● **Passage shown**:
════════

Now, these would have to be effectively closed ecologies, importing nothing but solar energy (and the surface of the asteroid could be covered with solar collectors from pole to pole if desired).  Certainly stringent birth control would be required, as well as aggressive mandatory recycling of pretty much everything.  However, between hydroponics and the development of myoblast culturing, they could certainly feed themselves.  If the water runs a little low, they can capture a comet -- if we're positing a technology that could hollow out and occupy the interior of an asteroid, I should think corralling a comet would be pretty straightforward.  And of course in the center of the sphere, they can do microgravity manufacturing.

I didn't intend to suggest that terraforming was the only option; it was just the one that came up.
"My faith in the Constitution is whole, it is complete, it is total, and I am not going to sit here and be an idle spectator to the diminution, the subversion, the destruction of the Constitution." -- Barbara Jordan

Unbeliever

I just think planets are too difficult to make into homes for us and our flora and fauna. I've heard the asteroid idea before, and it sounds pretty good. I recall some sci-fi story where they used Ceres (I think it was) to do just as you've outlined. Many of the problems we can see in that solution might be solved with future technology. I'd love to be able to stay around long enough to watch it happen, but I'll be long gone by the time anything like that happens.
God Not Found
"There is a sucker born-again every minute." - C. Spellman

Baruch

Quote from: Unbeliever on October 03, 2017, 06:29:32 PM
I just think planets are too difficult to make into homes for us and our flora and fauna. I've heard the asteroid idea before, and it sounds pretty good. I recall some sci-fi story where they used Ceres (I think it was) to do just as you've outlined. Many of the problems we can see in that solution might be solved with future technology. I'd love to be able to stay around long enough to watch it happen, but I'll be long gone by the time anything like that happens.

Ceres is the largest, and so the most practical exploitable asteroid.

Terrorists will have lots of fun with space habitats.  I can only see such as being like your Antarctic stations ... military and science people only.
Ha’át’íísh baa naniná?
Azee’ Å,a’ish nanídį́į́h?
Táadoo ánít’iní.
What are you doing?
Are you taking any medications?
Don't do that.

Blackleaf

Quote from: Unbeliever on October 03, 2017, 02:20:52 PM
We seem to be the victims of planetary chauvinism, but we can do without planets. It would be easier to start from scratch and build our own habitats in orbit around either sun or planets. All that terraforming is just too damned hard - and too time-consuming (likely centuries) and expensive. We could build some very nice living arrangements without all that hassle. Though that wouldn't be exactly cheap, either, it wouldn't cost what it would to make Mars or Venus into habitable places to live.


These habitats might look something like this:











They might look a bit like the Ringworld, but likely not as big.

https://www.youtube.com/watch?v=0jXTBAGv9ZQ
"Oh, wearisome condition of humanity,
Born under one law, to another bound;
Vainly begot, and yet forbidden vanity,
Created sick, commanded to be sound."

════════

● **Information supplied**:
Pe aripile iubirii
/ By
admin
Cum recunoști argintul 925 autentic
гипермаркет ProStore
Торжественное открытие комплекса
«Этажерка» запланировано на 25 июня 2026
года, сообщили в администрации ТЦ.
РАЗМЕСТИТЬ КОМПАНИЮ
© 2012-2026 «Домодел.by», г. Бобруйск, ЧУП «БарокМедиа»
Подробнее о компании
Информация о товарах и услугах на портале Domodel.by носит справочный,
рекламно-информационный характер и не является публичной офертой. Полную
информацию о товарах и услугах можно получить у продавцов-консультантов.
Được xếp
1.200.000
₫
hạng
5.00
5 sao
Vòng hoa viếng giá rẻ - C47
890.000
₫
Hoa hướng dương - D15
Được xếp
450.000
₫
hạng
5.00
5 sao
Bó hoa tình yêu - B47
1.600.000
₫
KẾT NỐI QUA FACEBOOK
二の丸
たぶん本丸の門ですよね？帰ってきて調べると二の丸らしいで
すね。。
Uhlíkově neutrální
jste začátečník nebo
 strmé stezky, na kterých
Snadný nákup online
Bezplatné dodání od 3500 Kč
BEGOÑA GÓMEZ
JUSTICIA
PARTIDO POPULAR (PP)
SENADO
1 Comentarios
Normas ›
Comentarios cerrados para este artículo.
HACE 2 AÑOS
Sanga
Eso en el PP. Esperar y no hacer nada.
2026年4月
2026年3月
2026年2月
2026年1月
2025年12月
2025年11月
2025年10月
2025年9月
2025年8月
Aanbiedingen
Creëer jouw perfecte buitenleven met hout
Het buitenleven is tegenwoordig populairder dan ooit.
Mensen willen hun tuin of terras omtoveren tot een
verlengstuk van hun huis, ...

════════

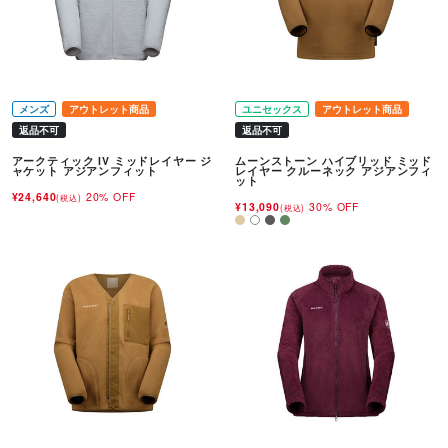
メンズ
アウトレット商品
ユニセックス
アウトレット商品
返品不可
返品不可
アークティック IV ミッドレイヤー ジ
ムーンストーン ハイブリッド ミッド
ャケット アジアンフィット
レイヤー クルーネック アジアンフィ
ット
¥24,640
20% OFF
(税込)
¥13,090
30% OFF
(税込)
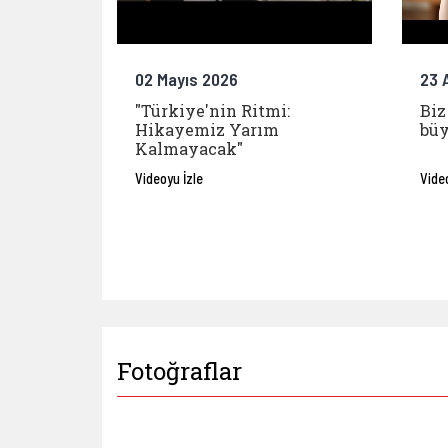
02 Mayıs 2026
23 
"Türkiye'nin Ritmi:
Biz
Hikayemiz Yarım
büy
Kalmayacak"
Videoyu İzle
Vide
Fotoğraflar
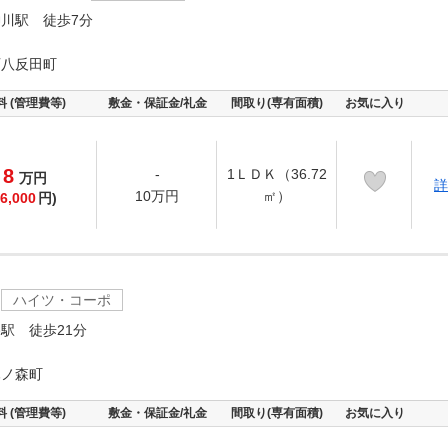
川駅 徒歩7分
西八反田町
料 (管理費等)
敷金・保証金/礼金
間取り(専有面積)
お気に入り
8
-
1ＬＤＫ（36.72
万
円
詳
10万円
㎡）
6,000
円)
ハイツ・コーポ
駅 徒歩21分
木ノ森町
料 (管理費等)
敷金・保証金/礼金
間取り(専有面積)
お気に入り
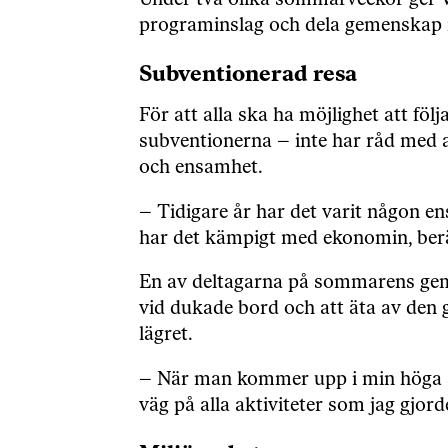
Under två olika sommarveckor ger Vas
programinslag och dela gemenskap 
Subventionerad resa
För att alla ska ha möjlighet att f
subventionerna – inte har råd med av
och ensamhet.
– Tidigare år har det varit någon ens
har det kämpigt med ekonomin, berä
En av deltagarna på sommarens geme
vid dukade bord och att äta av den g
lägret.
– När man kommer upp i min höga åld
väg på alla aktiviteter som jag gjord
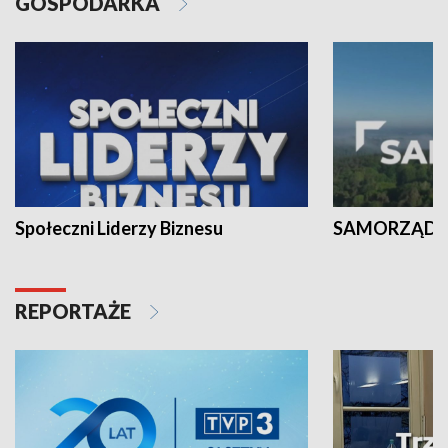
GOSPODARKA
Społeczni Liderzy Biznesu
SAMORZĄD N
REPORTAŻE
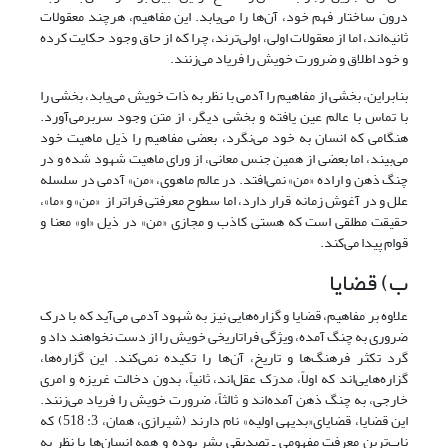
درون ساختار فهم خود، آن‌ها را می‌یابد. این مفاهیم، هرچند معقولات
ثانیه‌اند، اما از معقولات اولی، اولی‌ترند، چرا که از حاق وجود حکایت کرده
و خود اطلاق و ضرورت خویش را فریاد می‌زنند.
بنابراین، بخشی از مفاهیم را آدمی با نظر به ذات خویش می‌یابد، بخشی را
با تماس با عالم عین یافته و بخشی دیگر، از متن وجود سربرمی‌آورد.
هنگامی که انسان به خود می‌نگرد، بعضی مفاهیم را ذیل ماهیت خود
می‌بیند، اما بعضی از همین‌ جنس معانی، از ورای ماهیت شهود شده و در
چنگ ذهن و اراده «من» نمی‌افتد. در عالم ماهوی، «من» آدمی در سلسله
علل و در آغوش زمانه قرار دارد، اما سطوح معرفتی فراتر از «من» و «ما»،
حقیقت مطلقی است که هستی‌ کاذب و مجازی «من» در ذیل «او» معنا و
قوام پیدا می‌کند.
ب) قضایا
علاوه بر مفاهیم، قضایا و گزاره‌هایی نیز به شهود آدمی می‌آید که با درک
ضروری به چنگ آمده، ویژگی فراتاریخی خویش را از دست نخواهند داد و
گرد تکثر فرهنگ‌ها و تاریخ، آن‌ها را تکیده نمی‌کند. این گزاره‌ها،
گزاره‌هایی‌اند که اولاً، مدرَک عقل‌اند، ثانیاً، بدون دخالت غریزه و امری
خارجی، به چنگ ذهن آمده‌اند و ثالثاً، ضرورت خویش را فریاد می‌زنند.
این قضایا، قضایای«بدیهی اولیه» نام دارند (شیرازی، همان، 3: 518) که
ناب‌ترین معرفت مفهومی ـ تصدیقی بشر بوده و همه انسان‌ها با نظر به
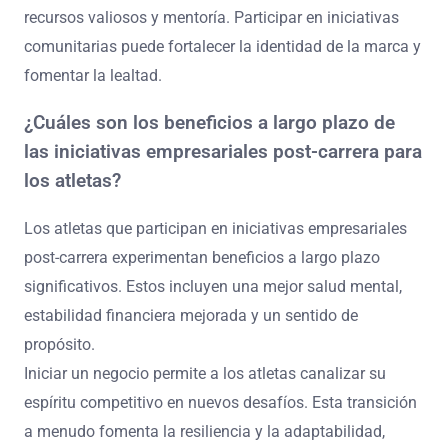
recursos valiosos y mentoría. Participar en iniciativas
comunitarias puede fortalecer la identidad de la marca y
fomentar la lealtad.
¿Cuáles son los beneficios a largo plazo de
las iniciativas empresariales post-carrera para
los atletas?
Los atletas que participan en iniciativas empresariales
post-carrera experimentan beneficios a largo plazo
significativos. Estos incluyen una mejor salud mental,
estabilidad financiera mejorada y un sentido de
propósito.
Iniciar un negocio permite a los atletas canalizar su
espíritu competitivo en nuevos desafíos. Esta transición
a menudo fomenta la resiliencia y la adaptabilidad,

════════

● **Required action A**: In the space-habitat thread, what activity could take place in the center of the sphere?
● **Required action B**: Repeat everything in the space-habitat thread from "God Not Found" down to "science people only.".
You won't need the records for this.

● **Task answer A**: Microgravity manufacturing.

● **Task answer B**:
God Not Found
"There is a sucker born-again every minute." - C. Spellman

Baruch

Quote from: Unbeliever on October 03, 2017, 06:29:32 PM
I just think planets are too difficult to make into homes for us and our flora and fauna. I've heard the asteroid idea before, and it sounds pretty good. I recall some sci-fi story where they used Ceres (I think it was) to do just as you've outlined. Many of the problems we can see in that solution might be solved with future technology. I'd love to be able to stay around long enough to watch it happen, but I'll be long gone by the time anything like that happens.

Ceres is the largest, and so the most practical exploitable asteroid.

Terrorists will have lots of fun with space habitats.  I can only see such as being like your Antarctic stations ... military and science people only.